La Jour­née inter­na­tio­nale des Nations Unies pour l’é­li­mi­na­tion de la pau­vre­té, célé­brée chaque année le 17 octobre, vise à pro­mou­voir la com­pré­hen­sion et le dia­logue entre les per­sonnes vivant dans la pau­vre­té et la socié­té dans son ensemble.

A ce titre, 15 orga­ni­sa­tions de la socié­té civile attaquent l’algorithme de nota­tion des allo­ca­taires des Caisses d’Allocations Fami­liales (CAF) en jus­tice, devant le Conseil d’État, au nom du droit de la pro­tec­tion des don­nées per­son­nelles et du prin­cipe de non-discrimination. 

Ce recours en jus­tice contre un algo­rithme de ciblage d’un orga­nisme ayant mis­sion de ser­vice public est une première.

Cet algo­rithme attri­bue à chaque allo­ca­taire un score de sus­pi­cion dont la valeur est uti­li­sée pour sélec­tion­ner celles et ceux fai­sant l’objet d’un contrôle. Plus il est éle­vé, plus la pro­ba­bi­li­té d’être contrôlé·e est grande. Chaque mois, l’algorithme ana­lyse les don­nées per­son­nelles des plus de 32 mil­lions de per­sonnes vivant dans un foyer rece­vant une pres­ta­tion CAF et cal­cule plus de 13 mil­lions de scores. Par­mi les fac­teurs venant aug­men­ter un score de sus­pi­cion on trouve notam­ment le fait d’avoir de faibles reve­nus, d’être au chô­mage, de béné­fi­cier du reve­nu de soli­da­ri­té active (RSA) ou de l’allocation adulte han­di­ca­pé (AAH). En retour, les per­sonnes en dif­fi­cul­té se retrouvent sur-contrô­lées par rap­port au reste de la population.

Ce recours devant le Conseil d’État porte tant sur l’étendue de la sur­veillance à l’œuvre que sur la dis­cri­mi­na­tion opé­rée par cet algo­rithme envers des allo­ca­taires déjà fragilisé·es dans leurs par­cours de vie.

En assi­mi­lant pré­ca­ri­té et soup­çon de fraude, cet algo­rithme par­ti­cipe d’une poli­tique de stig­ma­ti­sa­tion et de mal­trai­tance ins­ti­tu­tion­nelle des plus défavorisé·es.
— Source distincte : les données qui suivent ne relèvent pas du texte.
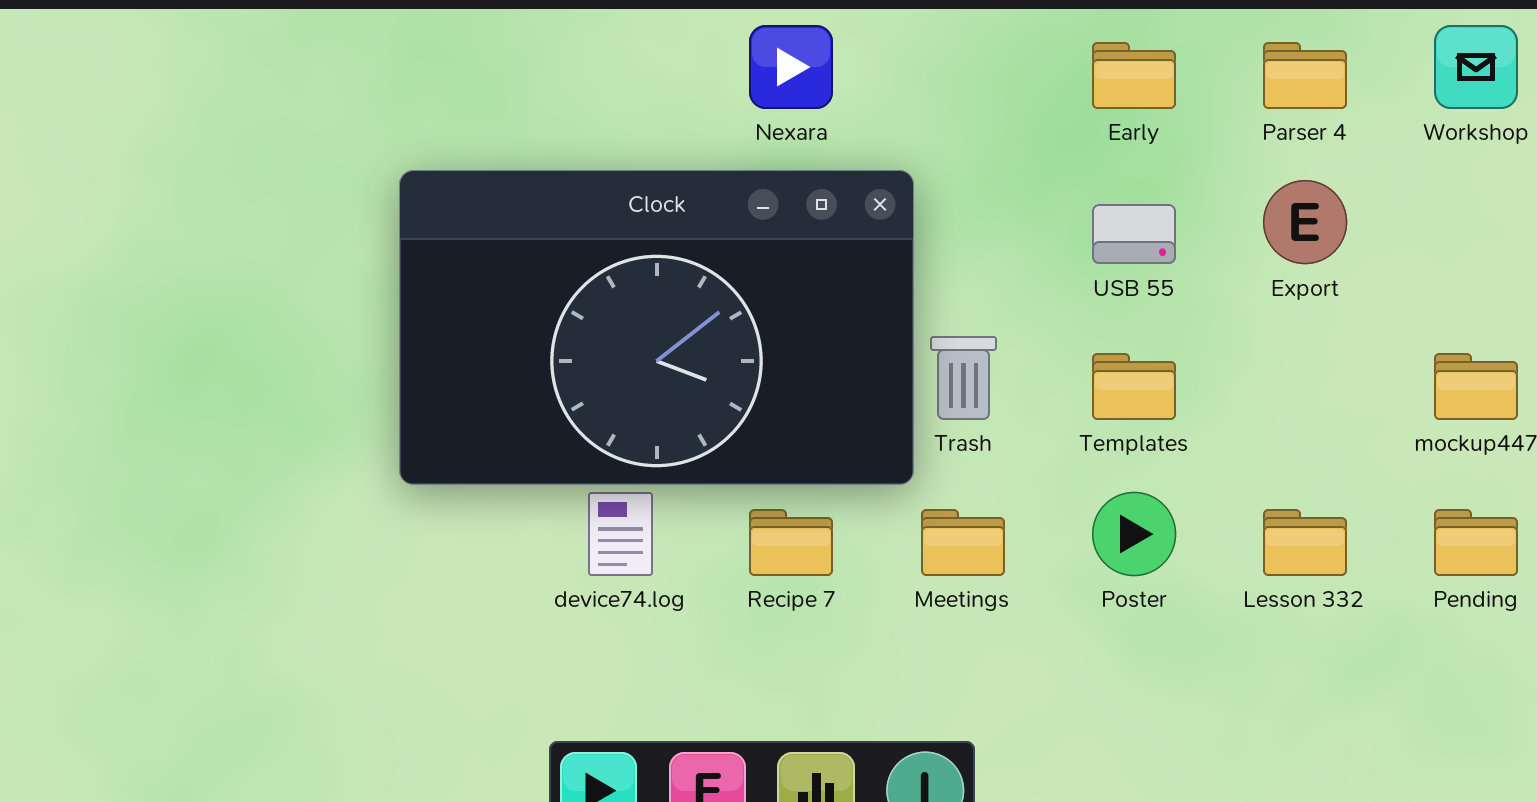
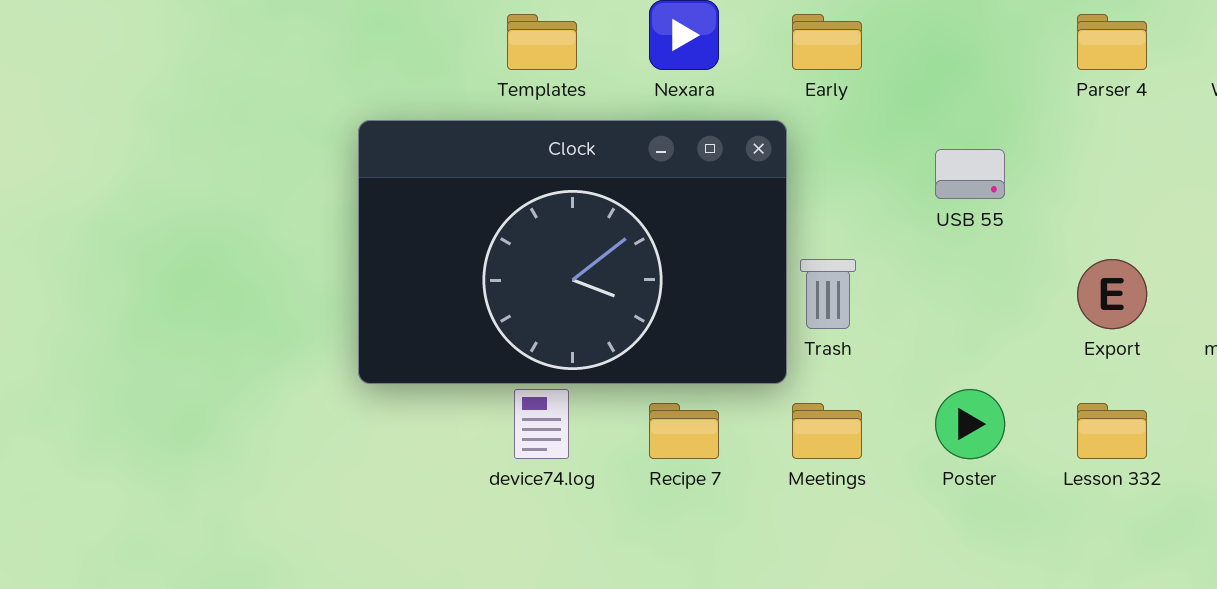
Early: [1092,42,1176,109] -> [792,14,862,70], moved
Export: [1263,180,1347,264] -> [1077,259,1147,329], moved
Templates: [1092,353,1176,420] -> [507,14,577,70], moved

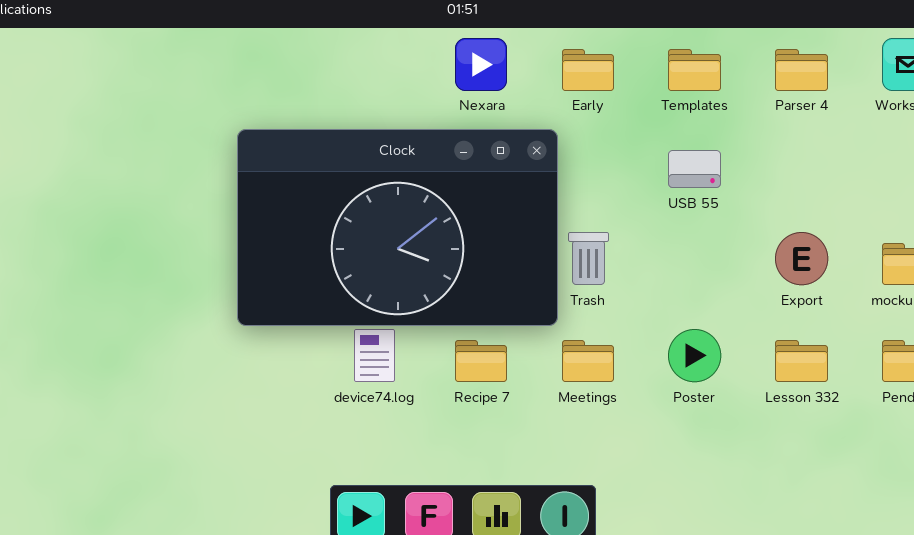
Templates: [507,14,577,70] -> [668,49,721,91], moved

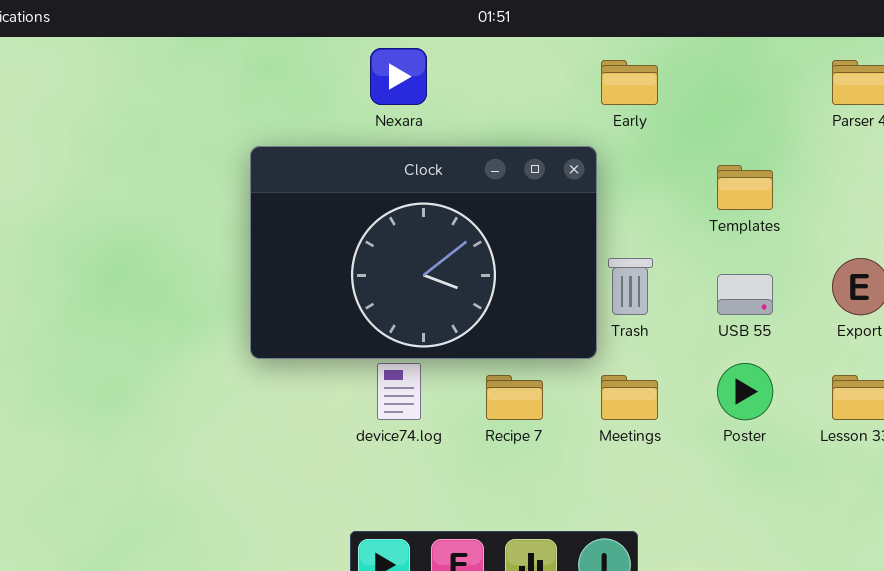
Nexara: [455,38,507,91] -> [370,48,427,105], moved
Templates: [668,49,721,91] -> [717,165,773,210], moved
USB 55: [668,150,721,188] -> [717,274,773,315], moved

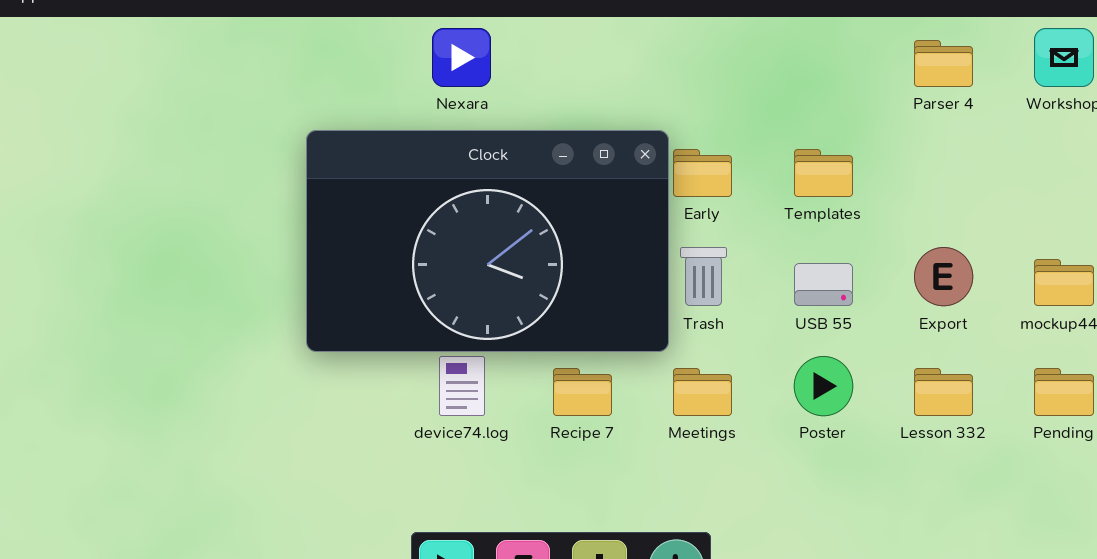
Early: [601,60,658,105] -> [673,149,732,197], moved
Les contrôles sont des moments par­ti­cu­liè­re­ment dif­fi­ciles à vivre, géné­ra­teurs d’une forte charge admi­nis­tra­tive et d’une grande anxié­té. Ils s’accompagnent régu­liè­re­ment de sus­pen­sions du ver­se­ment des pres­ta­tions, pré­cé­dant des demandes de rem­bour­se­ments d’indus non-motivés. 

Dans les situa­tions les plus graves, des allo­ca­taires se retrouvent tota­le­ment privé·es de res­sources, et ce en toute illé­ga­li­té. Quant aux voies de recours, elles ne sont pas tou­jours com­pré­hen­sibles ni accessibles.

Alors que l’utilisation de tels algo­rithmes de nota­tion se géné­ra­lise au sein des orga­nismes sociaux, la coa­li­tion d’ONG, regrou­pant des orga­ni­sa­tions aux hori­zons divers, vise à construire un front col­lec­tif afin de faire inter­dire ce type de pra­tiques et d’alerter sur la vio­lence dont sont por­teuses les poli­tiques dites de « lutte contre la fraude sociale ».

« Cet algo­rithme est la tra­duc­tion d’une poli­tique d’acharnement contre les plus pauvres. Parce que vous êtes pré­caire, vous serez suspect·e aux yeux de l’algorithme, et donc contrôlé·e. C’est une double peine. » déclare Bas­tien Le Quer­rec, juriste à La Qua­dra­ture du Net.